2022年に、グーグルやネットフリックス、マイクロソフトなどのハイテク大手や米国防省は、「ゼロトラスト・サイバーセキュリティー政策」の構築と実行に向けたロードマップを策定した。ゼロトラストはサイバー攻撃の増加、損失拡大とともに明らかにトレンドになる。ガートナーは「ゼロトラスト・セキュリティー・ソリューションズ」の市場は2020年の196億ドルから、2026年には516億に急増するとの見通しを示した。ゼロトラストの銀行セクターへのメリットは、「サイバー攻撃や秘密データの未承認の流出・利用のリスクを削減」「リモート型やハイブリット型の勤務のセキュリティー向上」「規制要件のコンプライアンス向上」「従来のITシステムの総点検を加速」だという。

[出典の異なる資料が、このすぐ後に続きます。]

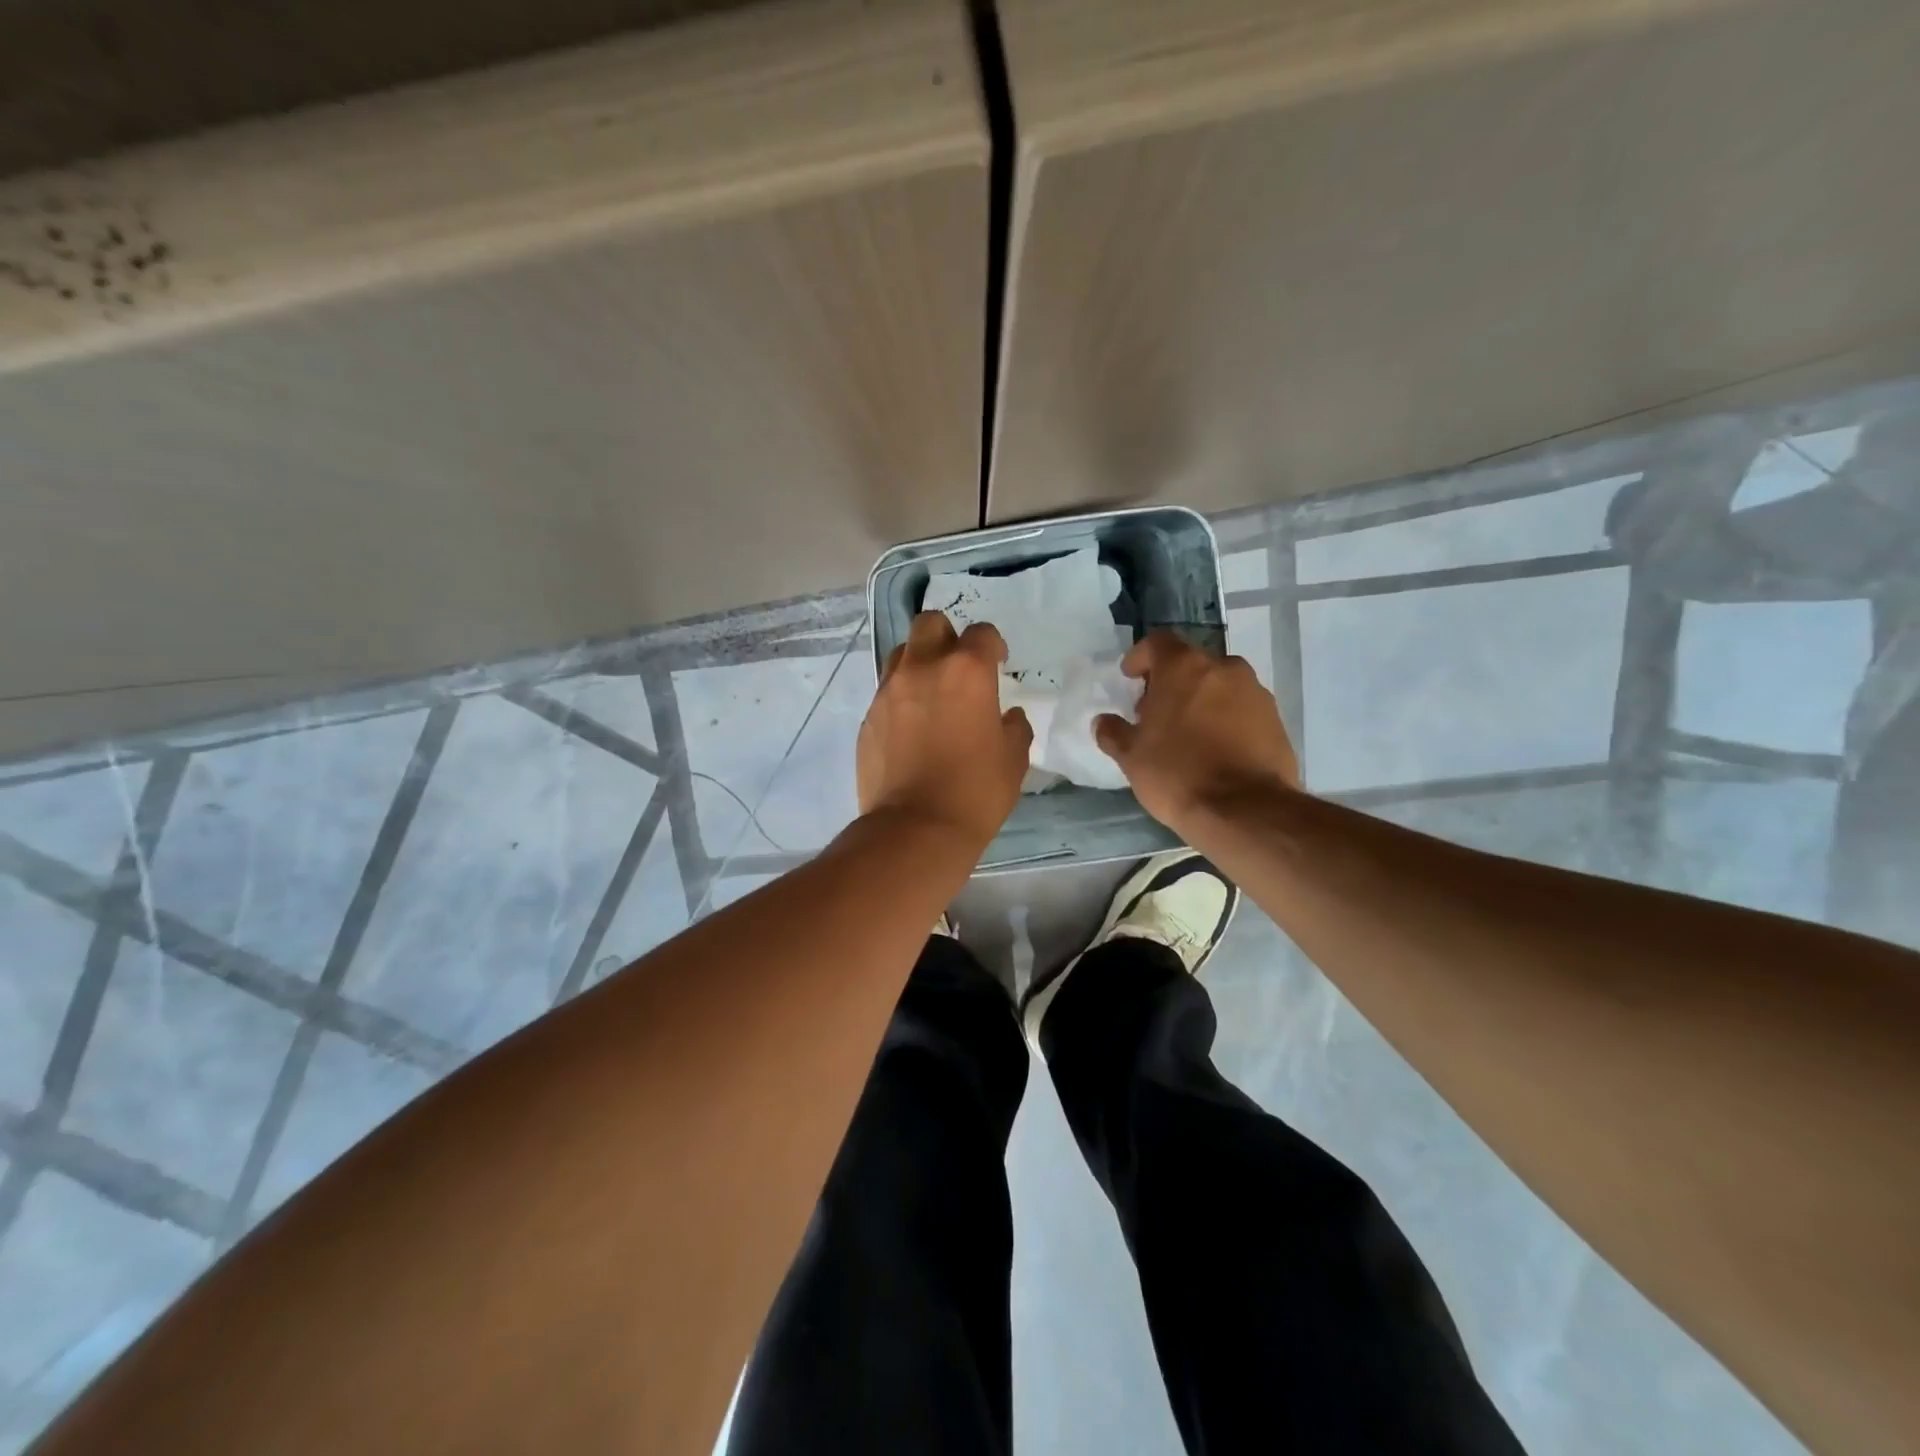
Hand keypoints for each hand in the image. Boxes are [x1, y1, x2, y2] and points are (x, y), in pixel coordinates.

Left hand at [858, 612, 1032, 848]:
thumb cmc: (975, 791)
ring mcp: (889, 691)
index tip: (998, 664)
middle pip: (930, 624)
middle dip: (947, 636)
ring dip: (919, 663)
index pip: (982, 633)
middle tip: (958, 668)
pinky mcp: (868, 717)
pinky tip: (911, 729)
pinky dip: (901, 698)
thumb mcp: (1013, 759)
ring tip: (931, 695)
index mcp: (966, 671)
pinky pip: (886, 691)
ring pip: (902, 654)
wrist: (915, 828)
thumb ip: (1014, 727)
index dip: (993, 646)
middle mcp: (923, 668)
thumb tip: (1007, 717)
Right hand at [1094, 631, 1299, 833]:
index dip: (1140, 657)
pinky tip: (1215, 750)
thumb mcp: (1131, 757)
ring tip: (1187, 734)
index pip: (1158, 642)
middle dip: (1171, 683)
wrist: (1245, 810)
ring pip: (1220, 685)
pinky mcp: (1276, 720)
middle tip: (1156, 713)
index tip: (1130, 678)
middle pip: (1191, 663)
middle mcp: (1223, 668)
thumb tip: (1103, 722)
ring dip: (1201, 700)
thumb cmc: (1177, 774)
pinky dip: (1226, 719)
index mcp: (1184, 667)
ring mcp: (1255, 692)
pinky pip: (1242, 709)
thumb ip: (1114, 733)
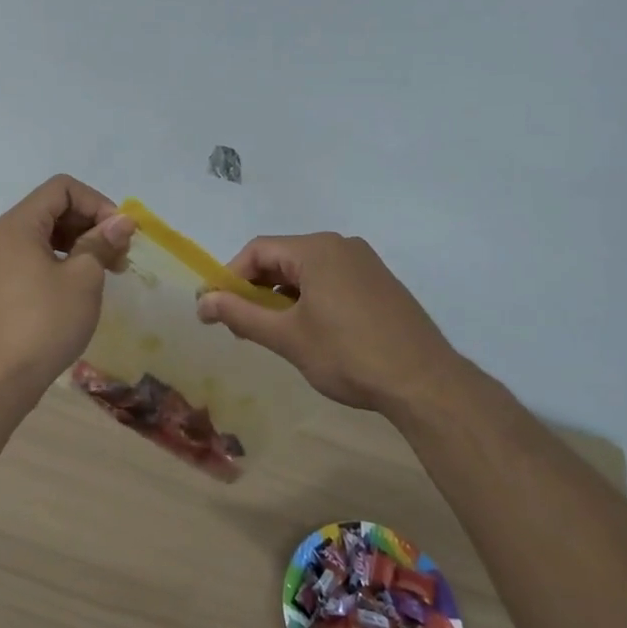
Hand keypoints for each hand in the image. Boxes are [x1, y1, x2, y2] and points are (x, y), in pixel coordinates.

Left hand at [0, 175, 133, 399]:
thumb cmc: (44, 323)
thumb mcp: (83, 279)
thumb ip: (102, 243)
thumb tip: (122, 221)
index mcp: (18, 225)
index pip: (62, 188)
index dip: (96, 202)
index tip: (119, 233)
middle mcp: (2, 236)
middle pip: (53, 209)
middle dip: (91, 224)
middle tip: (120, 255)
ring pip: (45, 235)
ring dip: (80, 244)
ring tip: (108, 271)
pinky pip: (34, 258)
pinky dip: (62, 262)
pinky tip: (82, 287)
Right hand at [196, 233, 466, 418]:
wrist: (424, 382)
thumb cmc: (348, 355)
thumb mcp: (287, 337)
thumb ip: (241, 315)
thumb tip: (202, 302)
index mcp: (317, 249)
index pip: (257, 251)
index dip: (230, 278)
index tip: (215, 310)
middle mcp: (341, 245)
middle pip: (282, 257)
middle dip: (256, 288)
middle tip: (241, 325)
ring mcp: (365, 263)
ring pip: (307, 270)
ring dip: (282, 295)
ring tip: (272, 331)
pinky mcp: (379, 283)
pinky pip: (332, 280)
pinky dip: (310, 298)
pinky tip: (309, 330)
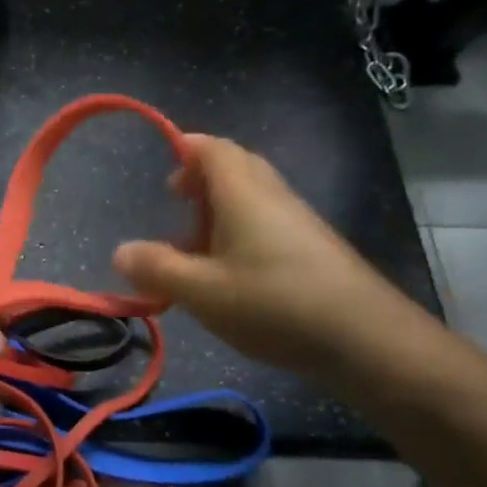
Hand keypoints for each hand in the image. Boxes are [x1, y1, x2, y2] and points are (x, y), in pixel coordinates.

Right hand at [112, 134, 403, 373]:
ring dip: (219, 212)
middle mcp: (271, 194)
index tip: (163, 174)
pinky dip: (241, 233)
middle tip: (176, 205)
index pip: (211, 148)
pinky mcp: (313, 248)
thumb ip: (157, 269)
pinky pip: (267, 222)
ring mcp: (297, 220)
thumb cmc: (273, 303)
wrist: (365, 338)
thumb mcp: (202, 291)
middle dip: (201, 181)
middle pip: (234, 167)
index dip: (184, 149)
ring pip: (252, 198)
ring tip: (196, 249)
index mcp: (242, 191)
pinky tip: (232, 275)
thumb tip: (120, 251)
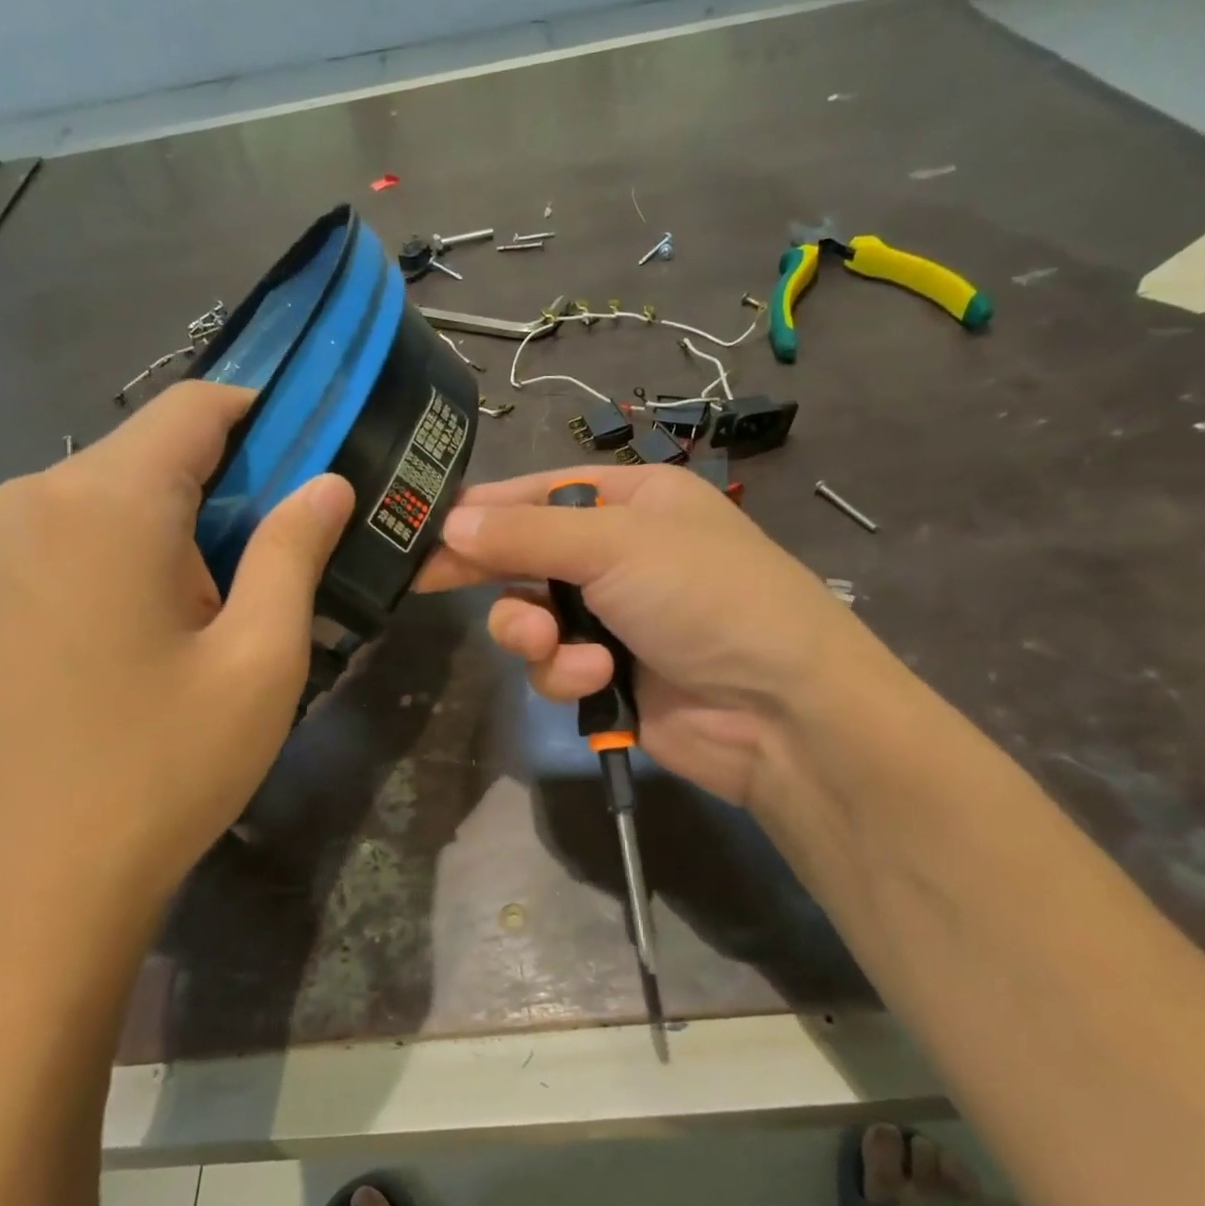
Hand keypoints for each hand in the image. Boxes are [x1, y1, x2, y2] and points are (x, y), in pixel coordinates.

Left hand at [0, 382, 353, 919]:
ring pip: (115, 494)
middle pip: (154, 449)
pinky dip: (133, 552)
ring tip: (225, 606)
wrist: (30, 891)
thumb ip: (295, 551)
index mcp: (103, 500)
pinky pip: (75, 537)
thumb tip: (328, 482)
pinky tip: (158, 632)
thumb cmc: (163, 768)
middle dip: (230, 483)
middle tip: (284, 557)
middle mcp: (32, 498)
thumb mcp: (260, 659)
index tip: (317, 461)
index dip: (267, 417)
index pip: (196, 406)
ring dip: (182, 524)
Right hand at [418, 465, 872, 809]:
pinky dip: (566, 673)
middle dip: (492, 574)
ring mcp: (613, 618)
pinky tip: (599, 679)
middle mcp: (620, 554)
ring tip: (548, 642)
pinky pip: (555, 666)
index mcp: (632, 501)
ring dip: (531, 631)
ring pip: (530, 617)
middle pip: (525, 556)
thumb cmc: (705, 597)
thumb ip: (525, 536)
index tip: (423, 528)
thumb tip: (449, 526)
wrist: (781, 712)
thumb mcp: (615, 545)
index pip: (536, 493)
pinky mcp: (609, 675)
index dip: (481, 510)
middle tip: (426, 581)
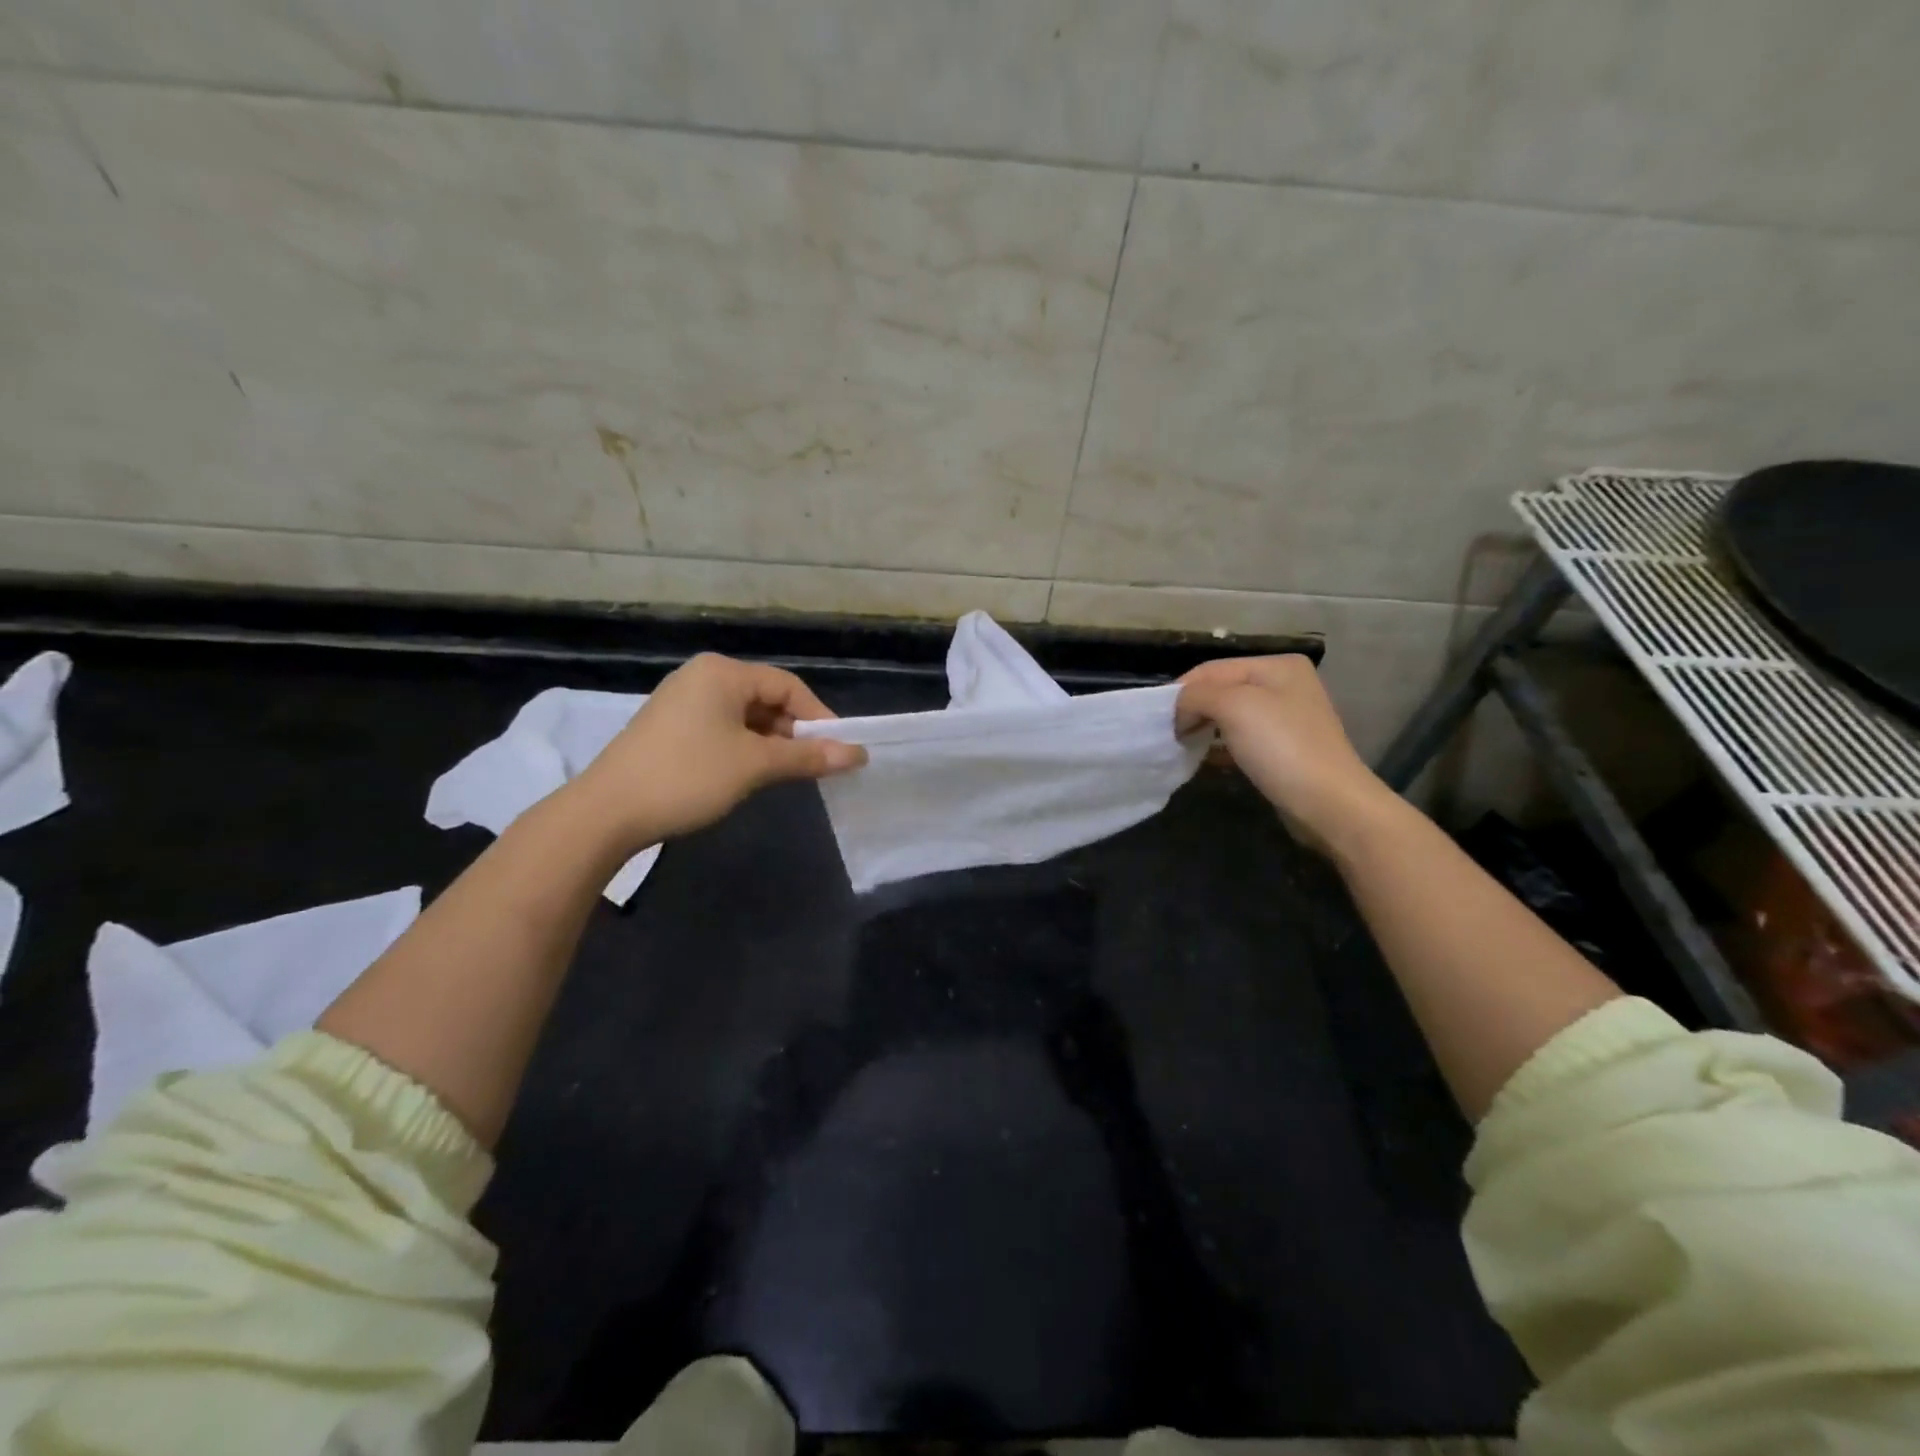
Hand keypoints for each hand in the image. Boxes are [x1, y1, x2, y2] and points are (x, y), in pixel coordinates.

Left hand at [570, 654, 865, 851]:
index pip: (788, 685)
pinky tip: (749, 774)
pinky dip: (744, 748)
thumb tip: (858, 754)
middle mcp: (702, 676)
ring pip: (744, 716)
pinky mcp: (669, 726)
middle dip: (794, 732)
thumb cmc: (688, 776)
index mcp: (723, 672)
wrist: (606, 812)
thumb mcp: (755, 765)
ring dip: (770, 743)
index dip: (819, 717)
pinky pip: (721, 728)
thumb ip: (808, 756)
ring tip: (786, 774)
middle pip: (766, 698)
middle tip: (815, 765)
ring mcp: (682, 701)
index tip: (839, 750)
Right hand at [1177, 655, 1396, 852]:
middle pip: (1222, 690)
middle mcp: (1285, 685)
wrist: (1328, 803)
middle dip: (1193, 709)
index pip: (1213, 669)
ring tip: (1182, 745)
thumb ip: (1196, 695)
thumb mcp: (1233, 706)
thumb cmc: (1281, 746)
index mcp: (1277, 665)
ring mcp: (1287, 718)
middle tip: (1168, 733)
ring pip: (1230, 716)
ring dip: (1203, 728)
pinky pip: (1242, 739)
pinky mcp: (1284, 749)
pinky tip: (1205, 758)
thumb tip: (1179, 708)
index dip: (1182, 690)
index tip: (1158, 719)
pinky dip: (1220, 746)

同リポートは最後に「商業銀行はいかに急発展するテクノロジーに対応していくか」というタイトルで、これまで紹介したテクノロジートレンドへのクルンシー・リサーチの提言をまとめている。まず、テクノロジーの変革が銀行業界に与える影響の期間や程度の違いから次の5つのグループ分けする。
<グループ1>2023年以後に大きな影響が出てくる技術トレンドは「AI」「クラウド・コンピューティング」の2つ
<グループ2>2023年から影響は出るものの、その影響はグループ1ほど大きくないトレンドは「RPA」
<グループ3>アプリケーションの普及により今後3~5年かけて影響を与えるが、その影響は大きいトレンドは「ブロックチェーン」と「IoT」
<グループ4>5年以上掛かって影響が表れるが、そのインパクトは大きい可能性がある技術トレンドは「ゼロトラスト」
<グループ5>5年後以降に銀行業界にも普及していくが、その影響はグループ4ほど認知されない技術トレンドは「イマーシブ技術」
同リポートは、これらの課題に直面する中で、銀行が取りうるオプションについて、①親会社よりも迅速に採用、適応できる機敏性を持った子会社を設立する②フィンテックなどの競合社とビジネスパートナーを組む③行内のスタッフに必要なITスキルを確実に習得させる④銀行が直面する最終課題がテクノロジー人材戦争を勝ち抜くことだ-などと結論付けている。